Problem to work on
Only the lines with "down" in them need to be copied from the listing.

--- Recorded information ---

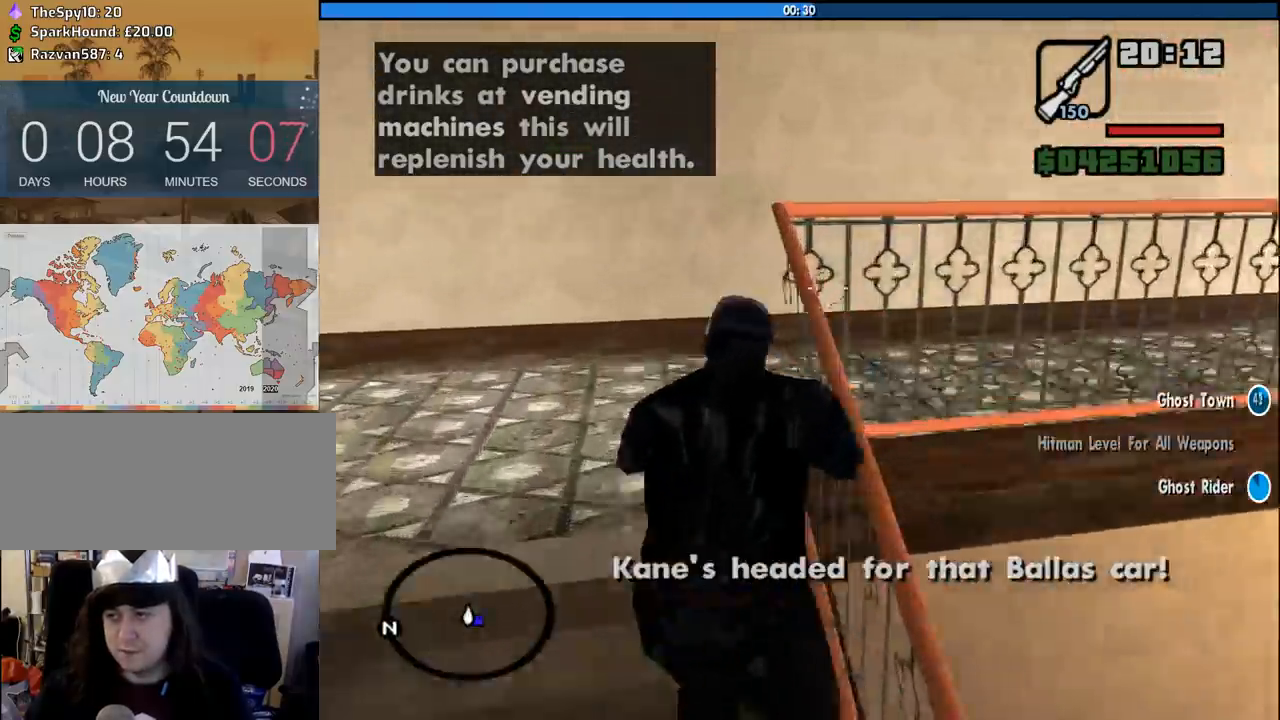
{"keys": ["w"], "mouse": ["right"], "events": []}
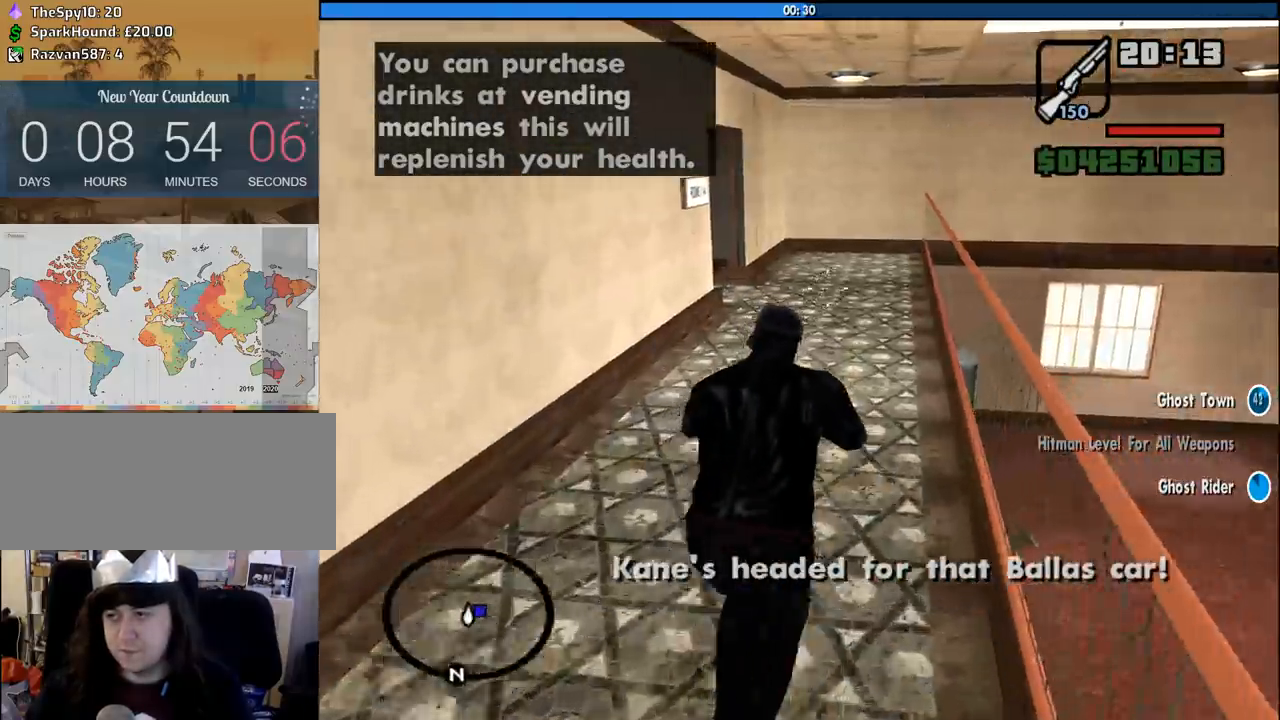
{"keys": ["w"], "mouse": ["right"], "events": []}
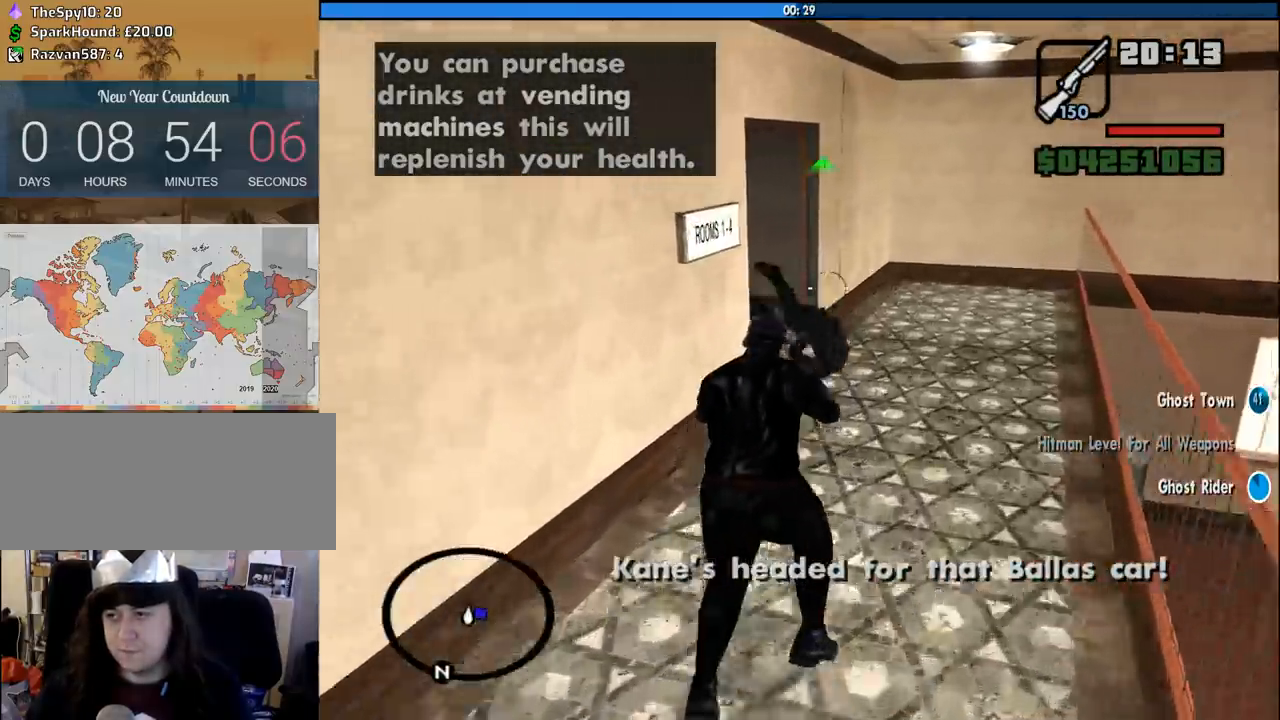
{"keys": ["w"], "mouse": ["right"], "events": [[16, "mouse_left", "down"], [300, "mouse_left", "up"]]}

---
--- Recorded information ---

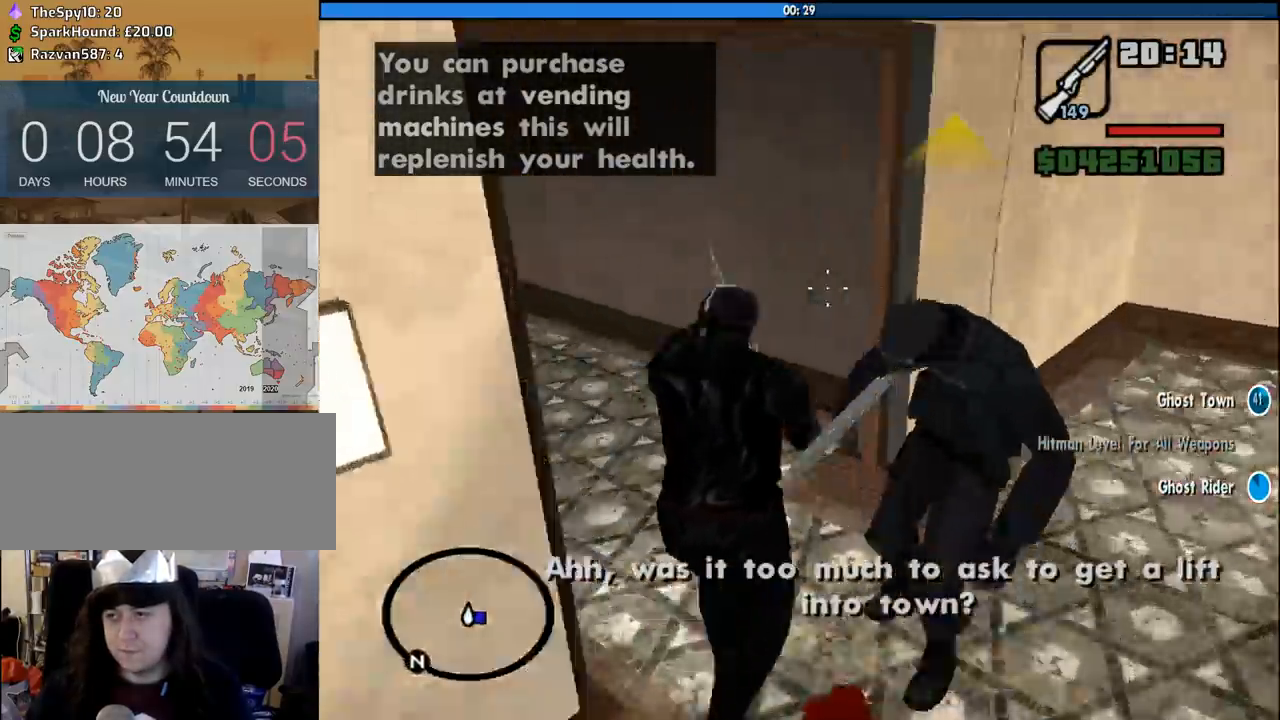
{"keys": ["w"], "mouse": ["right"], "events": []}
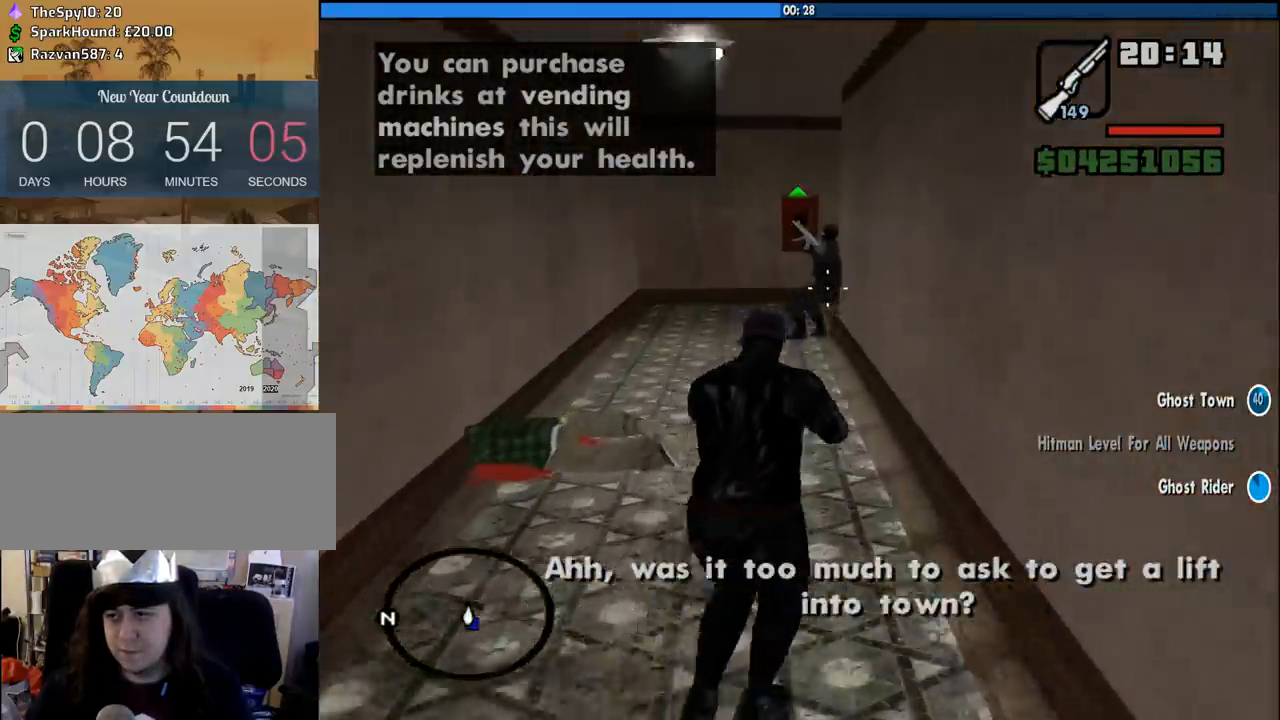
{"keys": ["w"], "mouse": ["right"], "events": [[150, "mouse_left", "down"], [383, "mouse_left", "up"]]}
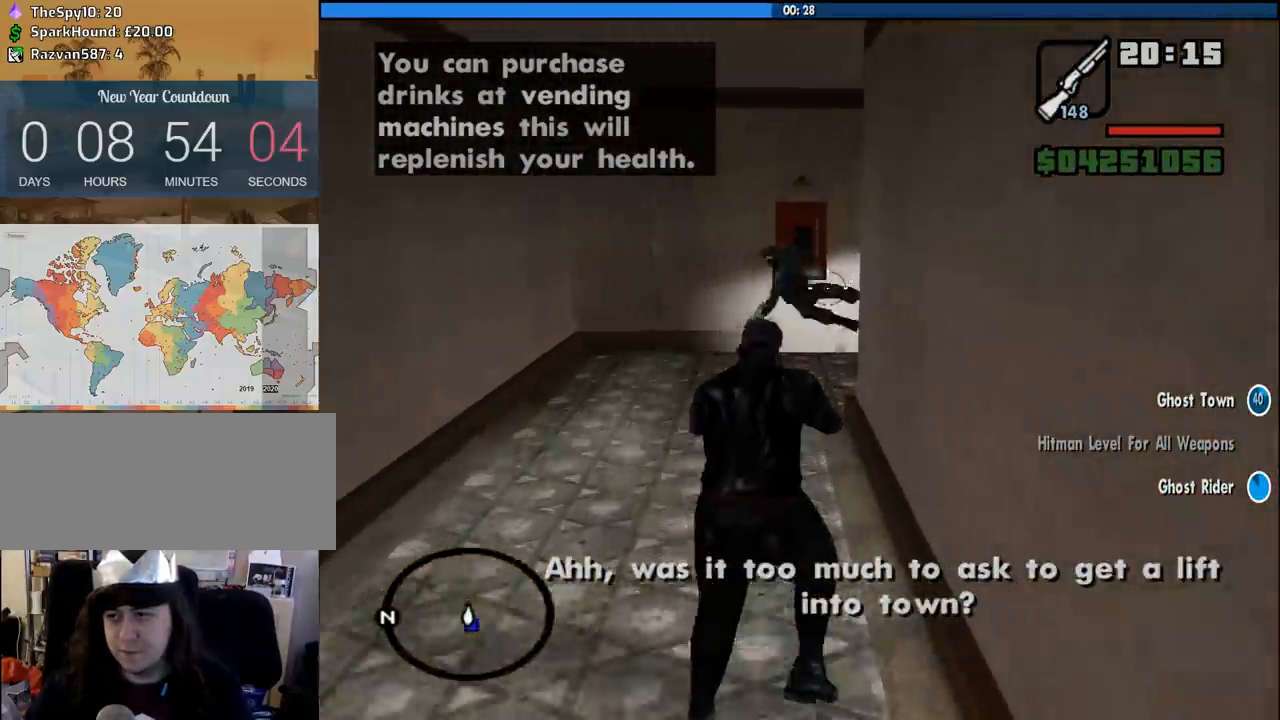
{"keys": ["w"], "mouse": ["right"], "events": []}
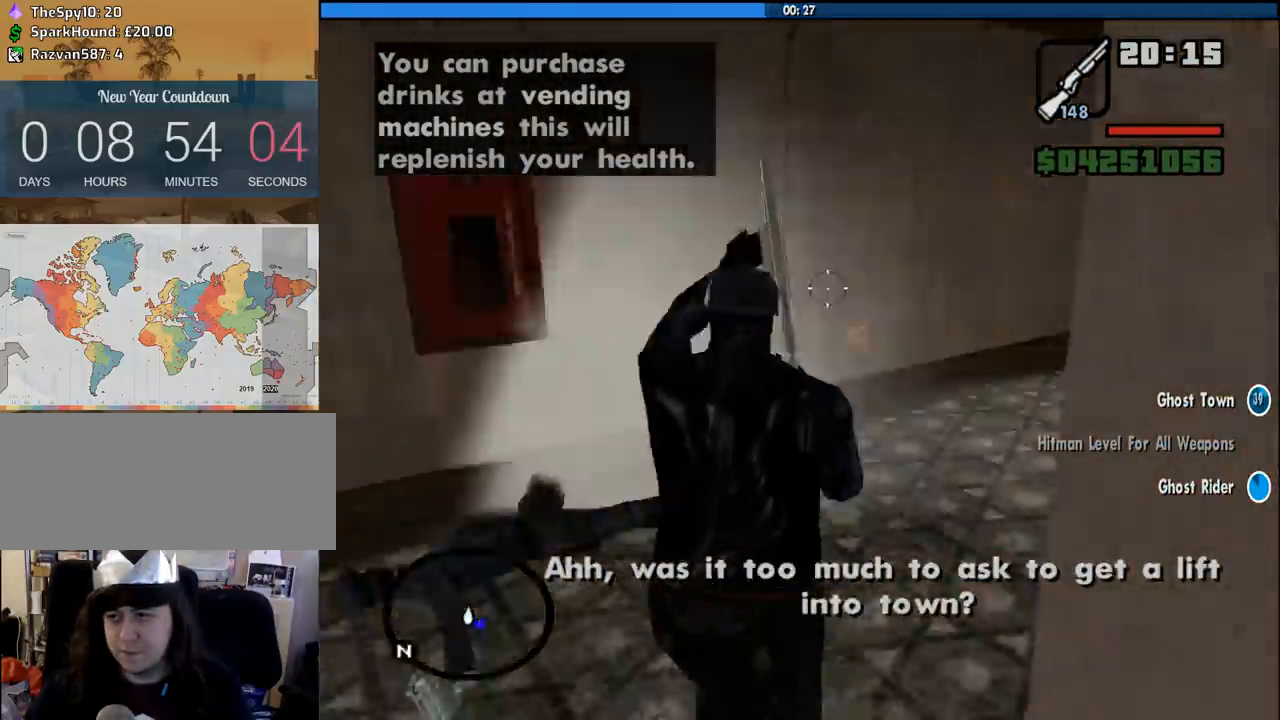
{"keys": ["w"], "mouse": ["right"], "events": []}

---
--- Recorded information ---

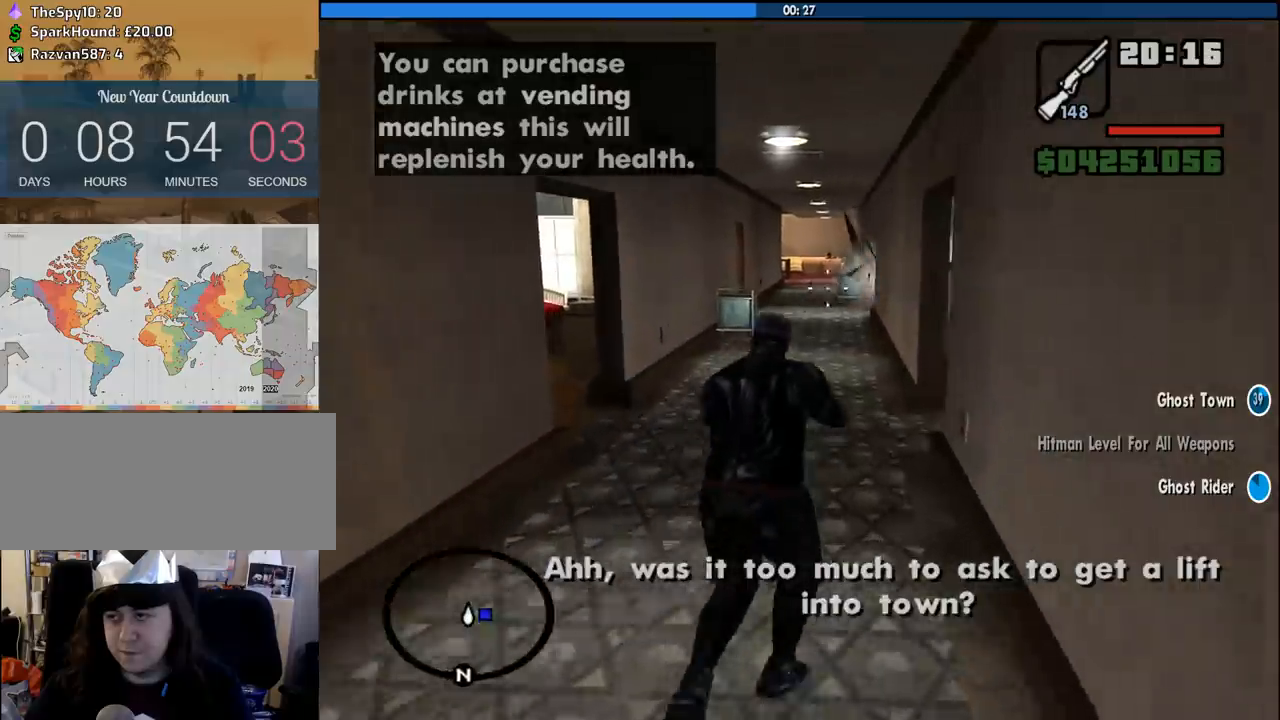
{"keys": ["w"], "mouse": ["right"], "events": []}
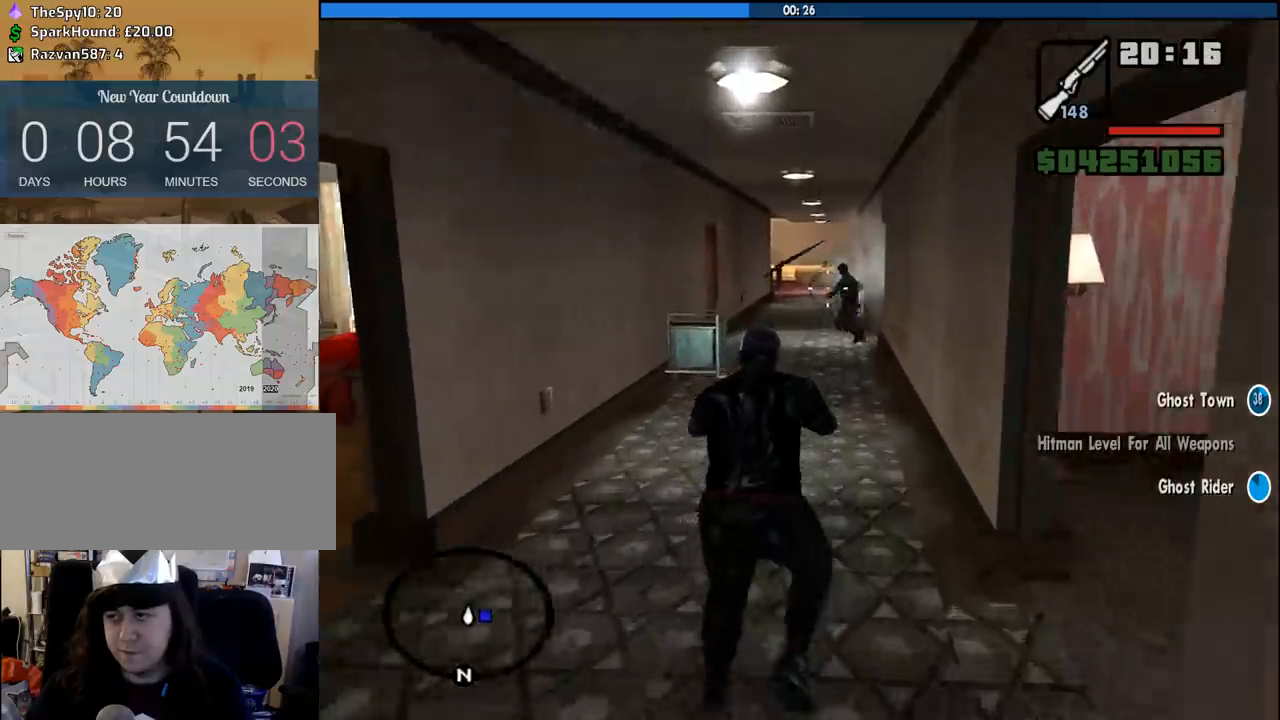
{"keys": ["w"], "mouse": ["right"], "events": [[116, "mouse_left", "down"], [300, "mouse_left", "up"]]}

---

Your solution
{"keys": ["w"], "mouse": ["right"], "events": [[16, "mouse_left", "down"], [300, "mouse_left", "up"]]}
{"keys": ["w"], "mouse": ["right"], "events": [[150, "mouse_left", "down"], [383, "mouse_left", "up"]]}
{"keys": ["w"], "mouse": ["right"], "events": [[116, "mouse_left", "down"], [300, "mouse_left", "up"]]}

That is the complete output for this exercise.